Another Round takes one of those premises seemingly tailor-made for a logline - four middle-aged Danish teachers and friends decide to test psychiatrist Finn Skårderud’s theory that humans are born with a .05 blood alcohol deficit - and turns it into something at once magical and aching, rib-cracking and heart-breaking, full of thought yet indecisive.
Mads Mikkelsen is Martin: a middle-aged history teacher rotting from the inside out. After a night full of the lowest form of conversation (“remember when?”), Martin’s quartet of aging teachers decide to inject their professional and personal lives with a consistent buzz. Specifically, they use Skårderud’s theory as pretext to stay slightly drunk from sunrise to sundown.

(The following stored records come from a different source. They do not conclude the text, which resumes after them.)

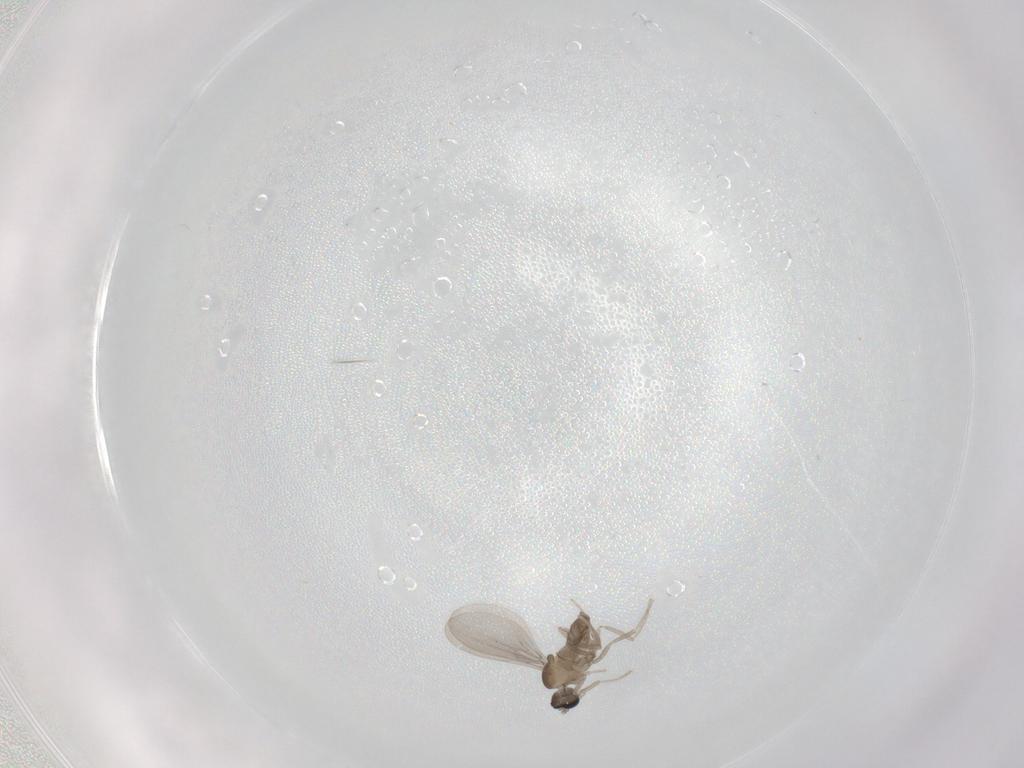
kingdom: Animalia
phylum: Arthropoda
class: Insecta
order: Diptera
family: Cecidomyiidae
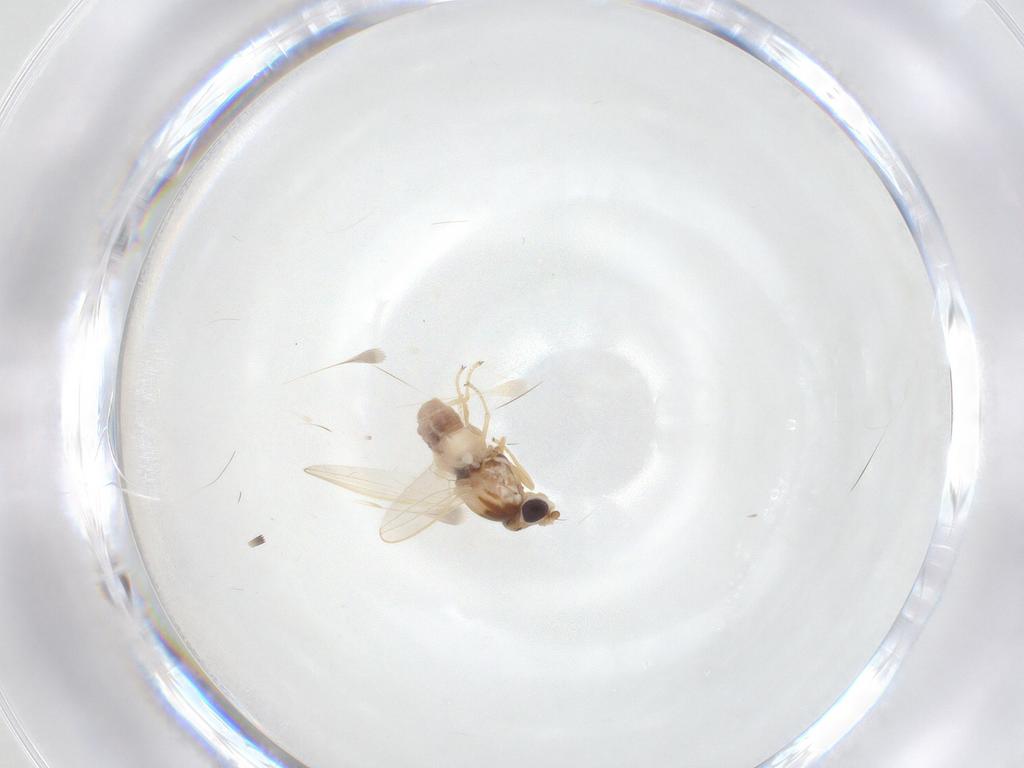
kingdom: Animalia
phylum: Arthropoda
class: Insecta
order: Diptera
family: Chloropidae
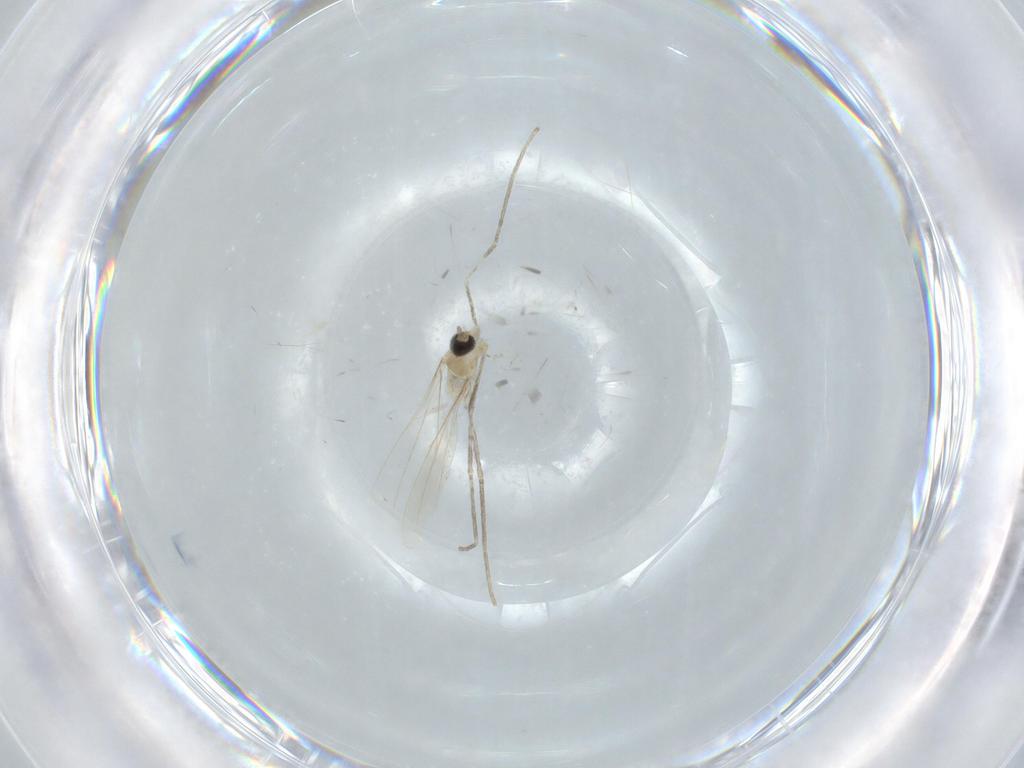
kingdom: Animalia
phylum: Arthropoda
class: Insecta
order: Diptera
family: Cecidomyiidae
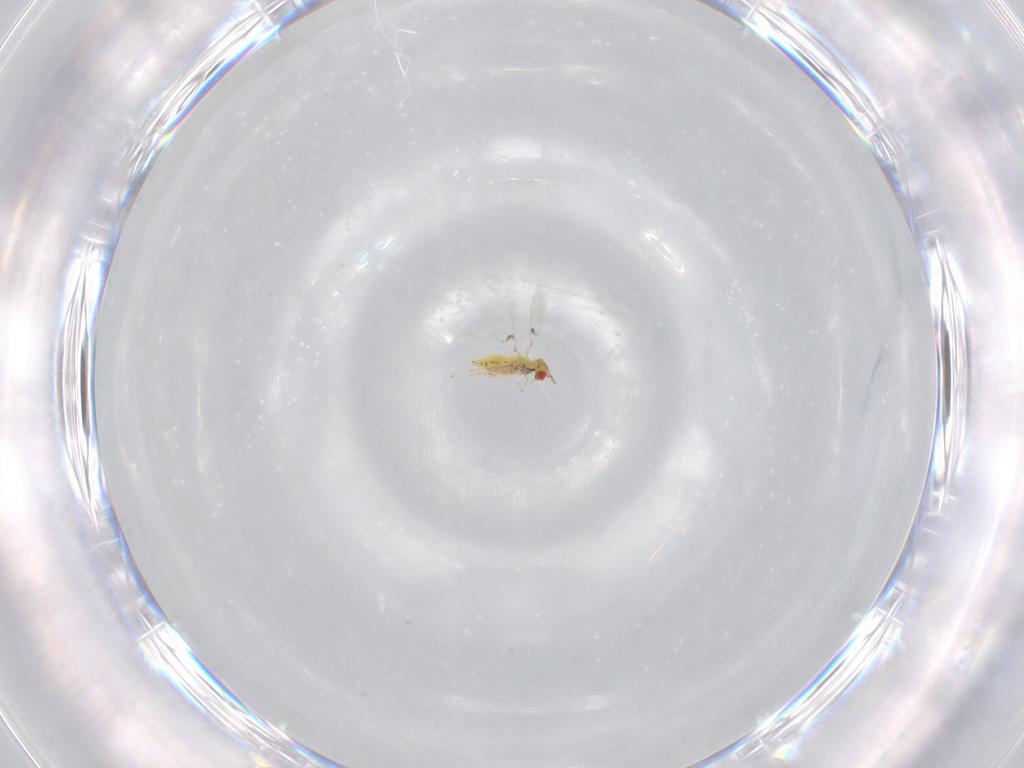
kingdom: Animalia
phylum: Arthropoda
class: Insecta
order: Hymenoptera
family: Trichogrammatidae
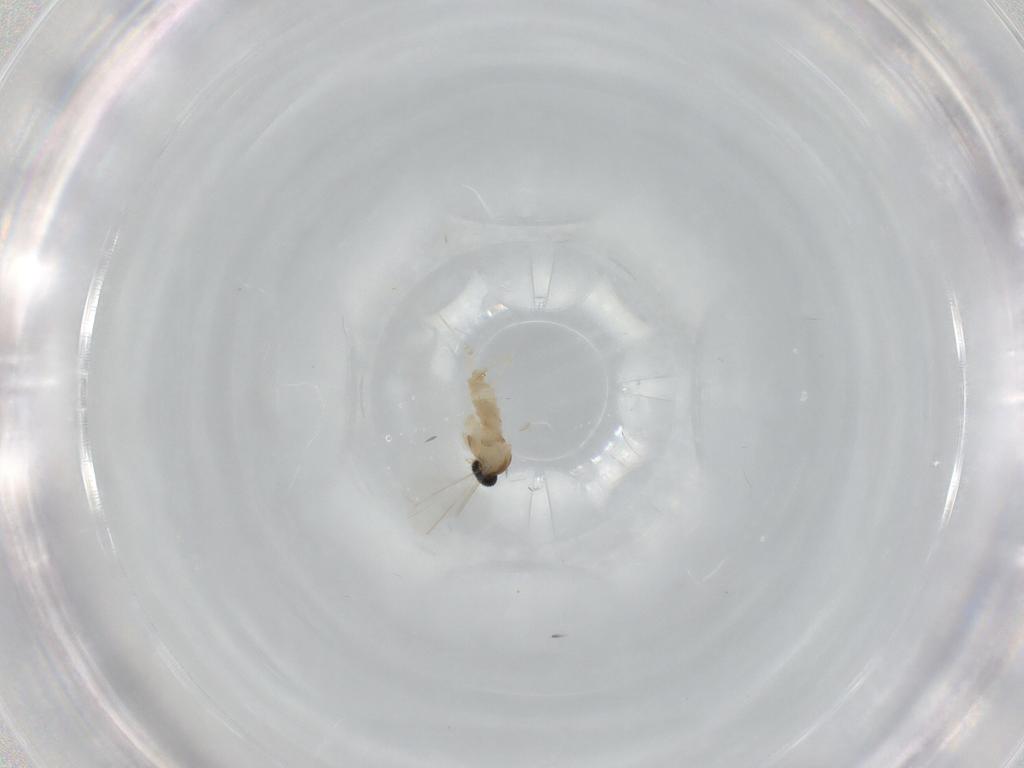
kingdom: Animalia
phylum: Arthropoda
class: Insecta
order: Diptera
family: Cecidomyiidae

Thomas Vinterberg’s 12th feature film brilliantly tracks the rip-roaring psychological journey found in the bottle: anticipation, contentment, elation, despair, mourning, and, finally, one way or another, freedom. But Another Round is much more than a cautionary tale. Though things eventually go awry for the four friends, Vinterberg has no interest in condemning alcohol consumption, nor in valorizing it. Instead the film shows the highs next to the lows, like a sundial catching the sun at each phase of its journey, giving us a deeply-felt story of grey-haired immaturity and nostalgic loss of inhibition.
Mikkelson’s craggy performance is rightly earning praise, but it’s Thomas Bo Larsen who elevates Another Round, threatening to burst the film’s heart right out of its chest with his quiet, convincing turn as Tommy, the friend who treats the exercise least like a game. Larsen is two decades removed from winning a pair of Robert Awards (the Danish equivalent of the Oscars) for roles in two early Vinterberg films, but he hasn’t lost a step. In a late-film scene opposite Mikkelson, the actor encapsulates a melancholy resignation, holding Martin with a deep stare and a half-smile, a strange, alluring combination of haunting and playful. It’s one of the finest scenes of the year.
And it encapsulates the meaning and mythology behind the film, and behind many of our relationships with alcohol. Another Round understands that this relationship can’t be explained, and it doesn’t try; it just holds up a warped funhouse mirror to any audience member who has ever had one drink too many. With interstitial titles flitting across the screen and a freeze frame final moment for the ages, it’s a singular cinematic experience. I highly recommend it.